However, the Tri-Cities – Fremont, Union City and Newark – remain together in one state Senate district.
Fremont leaders and the Indian American community, which lobbied the commission to remain whole in congressional, Senate and Assembly districts, are not happy about the new draft, scheduled to be made final Aug. 15.
“I am very disappointed that after all of the impassioned public testimony from the Tri-City community members, the commission chose to ignore the valid reasons to keep Fremont whole,” Fremont council member Anu Natarajan told India-West.
“We have worked hard to keep Fremont whole since it was formed over 50 years ago by combining five different townships.
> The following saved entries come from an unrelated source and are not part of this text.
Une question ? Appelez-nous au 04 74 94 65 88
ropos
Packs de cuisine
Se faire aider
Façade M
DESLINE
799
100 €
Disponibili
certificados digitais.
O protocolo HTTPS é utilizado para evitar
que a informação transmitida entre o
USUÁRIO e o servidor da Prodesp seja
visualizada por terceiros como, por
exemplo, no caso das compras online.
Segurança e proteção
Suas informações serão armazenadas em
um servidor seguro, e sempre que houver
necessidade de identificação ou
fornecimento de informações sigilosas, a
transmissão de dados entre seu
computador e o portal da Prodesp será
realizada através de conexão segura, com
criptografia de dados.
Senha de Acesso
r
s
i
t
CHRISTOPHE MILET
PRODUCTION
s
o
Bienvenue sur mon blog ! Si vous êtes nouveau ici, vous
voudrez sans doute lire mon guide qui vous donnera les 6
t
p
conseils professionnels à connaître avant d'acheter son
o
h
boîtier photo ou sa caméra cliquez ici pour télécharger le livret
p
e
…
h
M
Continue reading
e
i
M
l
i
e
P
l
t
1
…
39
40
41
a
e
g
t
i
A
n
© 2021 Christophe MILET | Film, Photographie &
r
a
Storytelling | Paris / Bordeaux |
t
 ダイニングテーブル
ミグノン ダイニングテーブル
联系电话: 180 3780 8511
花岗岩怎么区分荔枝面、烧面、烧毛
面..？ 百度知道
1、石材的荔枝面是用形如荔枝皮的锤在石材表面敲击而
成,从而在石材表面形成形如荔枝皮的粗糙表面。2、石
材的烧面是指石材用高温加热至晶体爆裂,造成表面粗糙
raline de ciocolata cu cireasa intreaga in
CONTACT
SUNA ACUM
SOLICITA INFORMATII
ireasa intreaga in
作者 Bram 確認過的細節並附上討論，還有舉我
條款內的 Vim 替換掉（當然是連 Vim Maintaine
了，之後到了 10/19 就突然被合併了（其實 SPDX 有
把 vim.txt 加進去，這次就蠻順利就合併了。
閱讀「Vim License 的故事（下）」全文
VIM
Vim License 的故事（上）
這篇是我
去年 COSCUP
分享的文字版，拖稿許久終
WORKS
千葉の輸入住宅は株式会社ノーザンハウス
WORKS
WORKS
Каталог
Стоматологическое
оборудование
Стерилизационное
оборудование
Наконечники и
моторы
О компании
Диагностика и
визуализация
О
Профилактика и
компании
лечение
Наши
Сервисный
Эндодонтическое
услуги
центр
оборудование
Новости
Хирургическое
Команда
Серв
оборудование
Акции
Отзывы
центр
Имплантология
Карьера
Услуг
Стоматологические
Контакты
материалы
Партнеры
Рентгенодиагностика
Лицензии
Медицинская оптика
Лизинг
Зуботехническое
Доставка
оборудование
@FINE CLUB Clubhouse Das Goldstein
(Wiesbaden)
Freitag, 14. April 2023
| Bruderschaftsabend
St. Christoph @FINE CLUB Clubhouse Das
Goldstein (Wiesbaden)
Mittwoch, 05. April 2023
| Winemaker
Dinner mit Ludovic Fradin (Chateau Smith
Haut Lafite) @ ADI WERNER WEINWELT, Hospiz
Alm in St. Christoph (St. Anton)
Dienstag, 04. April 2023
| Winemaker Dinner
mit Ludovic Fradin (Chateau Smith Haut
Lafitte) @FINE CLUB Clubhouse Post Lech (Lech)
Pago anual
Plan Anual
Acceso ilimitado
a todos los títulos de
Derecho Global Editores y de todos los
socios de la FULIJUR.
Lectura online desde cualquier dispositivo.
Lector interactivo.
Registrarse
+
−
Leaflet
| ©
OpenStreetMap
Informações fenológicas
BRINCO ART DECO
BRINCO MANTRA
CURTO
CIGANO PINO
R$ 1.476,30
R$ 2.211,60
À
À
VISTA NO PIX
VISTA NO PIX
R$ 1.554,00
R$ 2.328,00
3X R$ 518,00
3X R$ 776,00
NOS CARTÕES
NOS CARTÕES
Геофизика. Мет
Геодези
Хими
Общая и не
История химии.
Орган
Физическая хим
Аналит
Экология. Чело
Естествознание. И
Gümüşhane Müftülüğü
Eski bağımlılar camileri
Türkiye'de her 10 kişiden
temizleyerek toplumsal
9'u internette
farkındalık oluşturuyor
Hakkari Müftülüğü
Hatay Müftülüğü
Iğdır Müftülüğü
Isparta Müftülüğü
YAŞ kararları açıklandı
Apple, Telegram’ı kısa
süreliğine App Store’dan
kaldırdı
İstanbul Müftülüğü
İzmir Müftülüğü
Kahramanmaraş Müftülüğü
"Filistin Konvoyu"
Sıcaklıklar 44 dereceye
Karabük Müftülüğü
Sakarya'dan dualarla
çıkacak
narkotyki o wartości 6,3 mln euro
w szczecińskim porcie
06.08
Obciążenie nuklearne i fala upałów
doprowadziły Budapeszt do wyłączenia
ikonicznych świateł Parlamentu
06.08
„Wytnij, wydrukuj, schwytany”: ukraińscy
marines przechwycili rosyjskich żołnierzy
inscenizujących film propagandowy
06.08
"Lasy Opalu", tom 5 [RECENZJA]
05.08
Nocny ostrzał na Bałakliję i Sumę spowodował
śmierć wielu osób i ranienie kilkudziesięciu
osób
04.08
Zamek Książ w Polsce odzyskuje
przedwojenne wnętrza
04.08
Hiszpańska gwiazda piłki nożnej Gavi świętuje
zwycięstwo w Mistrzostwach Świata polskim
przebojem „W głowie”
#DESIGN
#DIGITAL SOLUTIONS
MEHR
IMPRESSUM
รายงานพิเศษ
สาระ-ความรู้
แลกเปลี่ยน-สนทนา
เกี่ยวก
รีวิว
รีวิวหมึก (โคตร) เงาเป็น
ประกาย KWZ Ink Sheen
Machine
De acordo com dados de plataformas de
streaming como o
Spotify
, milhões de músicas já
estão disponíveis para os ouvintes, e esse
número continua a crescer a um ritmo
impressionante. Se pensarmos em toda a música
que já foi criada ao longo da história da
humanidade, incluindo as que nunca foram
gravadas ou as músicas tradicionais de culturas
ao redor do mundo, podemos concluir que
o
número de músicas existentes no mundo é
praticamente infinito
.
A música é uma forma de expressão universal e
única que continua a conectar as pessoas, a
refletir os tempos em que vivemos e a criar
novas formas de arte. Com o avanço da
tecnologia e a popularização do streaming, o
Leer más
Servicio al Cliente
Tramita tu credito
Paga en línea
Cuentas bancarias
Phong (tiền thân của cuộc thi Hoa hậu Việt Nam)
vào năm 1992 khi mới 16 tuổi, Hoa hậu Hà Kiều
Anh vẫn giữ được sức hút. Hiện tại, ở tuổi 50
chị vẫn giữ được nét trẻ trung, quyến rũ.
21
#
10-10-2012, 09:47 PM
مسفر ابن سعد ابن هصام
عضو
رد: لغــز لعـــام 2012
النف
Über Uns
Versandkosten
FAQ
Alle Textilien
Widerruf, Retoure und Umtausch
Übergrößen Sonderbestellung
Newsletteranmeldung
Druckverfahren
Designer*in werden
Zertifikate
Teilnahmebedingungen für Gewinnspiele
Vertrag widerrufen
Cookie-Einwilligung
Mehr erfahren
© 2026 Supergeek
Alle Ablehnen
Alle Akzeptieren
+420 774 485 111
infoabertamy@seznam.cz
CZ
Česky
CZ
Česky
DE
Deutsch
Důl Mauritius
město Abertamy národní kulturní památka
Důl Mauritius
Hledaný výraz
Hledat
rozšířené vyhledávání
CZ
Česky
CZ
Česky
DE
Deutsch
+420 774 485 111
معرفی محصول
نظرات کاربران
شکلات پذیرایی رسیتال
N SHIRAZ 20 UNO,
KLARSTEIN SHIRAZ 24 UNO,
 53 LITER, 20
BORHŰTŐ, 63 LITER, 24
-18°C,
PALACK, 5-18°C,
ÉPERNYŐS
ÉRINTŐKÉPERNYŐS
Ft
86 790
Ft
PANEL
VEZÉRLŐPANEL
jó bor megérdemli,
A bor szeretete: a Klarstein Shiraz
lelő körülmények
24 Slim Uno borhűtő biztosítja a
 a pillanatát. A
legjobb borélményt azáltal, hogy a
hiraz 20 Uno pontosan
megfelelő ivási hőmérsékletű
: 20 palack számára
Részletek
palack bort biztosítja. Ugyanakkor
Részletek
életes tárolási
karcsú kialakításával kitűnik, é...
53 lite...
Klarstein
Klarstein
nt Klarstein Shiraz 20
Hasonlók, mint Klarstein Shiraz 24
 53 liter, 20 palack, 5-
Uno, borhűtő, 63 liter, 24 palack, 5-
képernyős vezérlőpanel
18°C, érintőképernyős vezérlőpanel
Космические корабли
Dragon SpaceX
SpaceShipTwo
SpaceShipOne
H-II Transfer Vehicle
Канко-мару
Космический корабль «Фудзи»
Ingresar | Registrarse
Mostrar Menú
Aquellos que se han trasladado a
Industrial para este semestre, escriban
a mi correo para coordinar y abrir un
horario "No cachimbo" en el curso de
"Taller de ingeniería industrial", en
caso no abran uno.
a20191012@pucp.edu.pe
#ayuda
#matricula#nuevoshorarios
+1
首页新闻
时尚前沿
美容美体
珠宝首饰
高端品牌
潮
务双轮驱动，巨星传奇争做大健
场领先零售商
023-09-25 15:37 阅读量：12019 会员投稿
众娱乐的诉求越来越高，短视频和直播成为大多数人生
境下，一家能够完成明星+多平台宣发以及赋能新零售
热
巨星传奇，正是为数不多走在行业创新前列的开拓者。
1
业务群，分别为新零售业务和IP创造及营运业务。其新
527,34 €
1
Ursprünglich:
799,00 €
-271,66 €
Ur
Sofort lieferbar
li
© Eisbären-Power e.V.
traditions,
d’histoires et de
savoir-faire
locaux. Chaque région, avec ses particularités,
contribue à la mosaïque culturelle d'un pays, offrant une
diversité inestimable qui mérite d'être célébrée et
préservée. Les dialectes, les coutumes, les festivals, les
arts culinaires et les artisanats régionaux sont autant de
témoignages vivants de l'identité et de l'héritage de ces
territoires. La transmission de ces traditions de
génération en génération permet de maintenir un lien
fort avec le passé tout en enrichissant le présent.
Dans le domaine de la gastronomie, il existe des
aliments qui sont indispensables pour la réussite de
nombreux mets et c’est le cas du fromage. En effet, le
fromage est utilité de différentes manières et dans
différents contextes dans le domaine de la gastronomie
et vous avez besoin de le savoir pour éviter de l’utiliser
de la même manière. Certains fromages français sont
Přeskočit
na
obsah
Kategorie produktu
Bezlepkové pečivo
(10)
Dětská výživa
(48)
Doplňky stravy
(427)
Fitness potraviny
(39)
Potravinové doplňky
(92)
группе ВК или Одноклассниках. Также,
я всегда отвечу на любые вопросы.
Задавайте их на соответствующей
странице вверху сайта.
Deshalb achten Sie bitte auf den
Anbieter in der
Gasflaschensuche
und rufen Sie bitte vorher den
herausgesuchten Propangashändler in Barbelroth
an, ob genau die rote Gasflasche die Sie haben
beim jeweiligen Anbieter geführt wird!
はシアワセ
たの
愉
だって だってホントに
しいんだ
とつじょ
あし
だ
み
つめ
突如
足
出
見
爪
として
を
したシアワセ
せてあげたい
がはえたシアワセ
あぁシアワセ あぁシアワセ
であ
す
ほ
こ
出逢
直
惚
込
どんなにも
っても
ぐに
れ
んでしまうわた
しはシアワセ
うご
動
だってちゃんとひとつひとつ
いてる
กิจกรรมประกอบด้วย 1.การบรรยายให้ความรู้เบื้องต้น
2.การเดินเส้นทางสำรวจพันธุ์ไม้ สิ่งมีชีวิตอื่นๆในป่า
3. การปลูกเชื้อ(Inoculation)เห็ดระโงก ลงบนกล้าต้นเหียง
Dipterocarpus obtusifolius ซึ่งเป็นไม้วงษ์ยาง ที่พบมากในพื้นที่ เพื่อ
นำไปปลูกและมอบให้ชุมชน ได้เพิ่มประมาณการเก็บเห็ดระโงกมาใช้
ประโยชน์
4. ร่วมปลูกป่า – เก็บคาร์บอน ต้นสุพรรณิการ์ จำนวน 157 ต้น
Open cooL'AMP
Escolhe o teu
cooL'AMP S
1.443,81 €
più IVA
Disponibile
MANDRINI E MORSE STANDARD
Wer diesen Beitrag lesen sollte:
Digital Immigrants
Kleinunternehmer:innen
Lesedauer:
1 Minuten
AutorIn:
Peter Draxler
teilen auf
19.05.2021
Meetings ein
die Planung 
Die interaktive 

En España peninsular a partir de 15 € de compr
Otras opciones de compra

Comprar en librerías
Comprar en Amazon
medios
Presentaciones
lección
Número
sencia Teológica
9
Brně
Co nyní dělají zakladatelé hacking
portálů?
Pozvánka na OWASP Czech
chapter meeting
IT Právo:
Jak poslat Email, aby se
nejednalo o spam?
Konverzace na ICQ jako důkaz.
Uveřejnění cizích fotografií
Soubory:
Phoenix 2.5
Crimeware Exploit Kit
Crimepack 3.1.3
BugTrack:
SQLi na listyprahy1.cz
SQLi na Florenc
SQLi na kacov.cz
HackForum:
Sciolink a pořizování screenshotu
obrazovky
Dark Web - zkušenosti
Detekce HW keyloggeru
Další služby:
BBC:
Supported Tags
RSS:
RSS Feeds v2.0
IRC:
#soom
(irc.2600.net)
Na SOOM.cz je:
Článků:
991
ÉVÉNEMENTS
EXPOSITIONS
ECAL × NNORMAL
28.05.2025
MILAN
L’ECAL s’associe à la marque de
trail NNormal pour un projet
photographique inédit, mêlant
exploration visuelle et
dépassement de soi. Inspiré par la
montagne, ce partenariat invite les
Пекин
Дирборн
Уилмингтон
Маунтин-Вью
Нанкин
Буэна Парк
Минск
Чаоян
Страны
Both the congressional map and the Assembly map make little sense and splitting Fremont into two is definitely going to dilute our lobbying efforts on behalf of the city, split the Asian American population at the north and south ends and is definitely going to cause confusion about the representatives,” she said, noting: “There was a sense of hope when (earlier) drafts were released showing Fremont united - to now see Fremont split is completely disheartening.”
Entrepreneur Anil Godhwani, a co-founder of the India Community Center in Milpitas, who led a group of ICC members and Fremont city residents to lobby before the commission in San Jose, told India-West: “We are disappointed that Fremont was split. That said, we are very proud of how our community build broad coalitions to mobilize the community. The Indian American community will continue to contribute to the East Bay and in improving our community.”
The state redistricting commission, composed of five Democrats, five Republicans and four Independents, shifted the southern two-thirds of Fremont and the city of Newark into a congressional district including Santa Clara, Cupertino, Sunnyvale, Milpitas and part of San Jose.
Congressman Mike Honda, D-San Jose, has indicated he will run for reelection in there, leaving part of his old district in southern San Jose behind.
Honda, 70, said he decided instead to run in the district that includes Fremont and Santa Clara because it encompasses more than half of his current constituents. Congress members are not required to live in districts they represent.
Honda and Rep. Zoe Lofgren, D-San Jose, live in a newly drawn district that stretches south from San Jose past Morgan Hill.
The northern end of Fremont will now be in a congressional district that stretches north to Hayward and eastward to include Pleasanton and Livermore.
Congressman Pete Stark, D-Fremont, has announced he will seek his 20th term in Congress in the district, forsaking representing the city of San Leandro, which is upset that it is now grouped into congressional, state Senate and Assembly districts with Oakland, which dwarfs it in population.
Rep. Jerry McNerney, D-Pleasanton, has announced he would move from Pleasanton to the San Joaquin Valley and run for re-election in a district that includes eastern Contra Costa County and Stockton.
Ricky Gill, a Indian American Republican candidate for Congress in Lodi in San Joaquin County, issued a statement saying that McNerney’s “support for Washington’s failed policies and his complete neglect of the San Joaquin Valley have resulted in devastating unemployment. He might be the only person who thinks he can move here for a job.”
Gill, a law student who will be 25, the legal age minimum to run for Congress, a month before the primary next year, is the son of two physicians, grape growers and farmers in San Joaquin County. He said in a press release that he “knows firsthand the needs and cares of local farmers and families” and “cares about their jobs.”
McNerney, by contrast, “cares only about his own,” he said.
Union City and a northern part of Fremont, along with San Lorenzo and slivers of Castro Valley and San Leandro, would join the 18th Assembly District, currently represented by Rep. Mary Hayashi (D-Hayward), who will be termed out in 2012.
Assemblyman Bob Wieckowski, a Union City resident who currently represents Union City, Newark, Fremont, Milpitas and parts of Sunol, Castro Valley and Pleasanton, and small sections of Hayward and San Jose, will either have to move from Union City and run in a new district that includes Newark, most of Fremont, Milpitas and parts of east San Jose, or stay in Union City and face off against challengers there. One of them could be Union City Mayor Mark Green, who has expressed interest in running.
Assembly members are required to live in the districts they represent.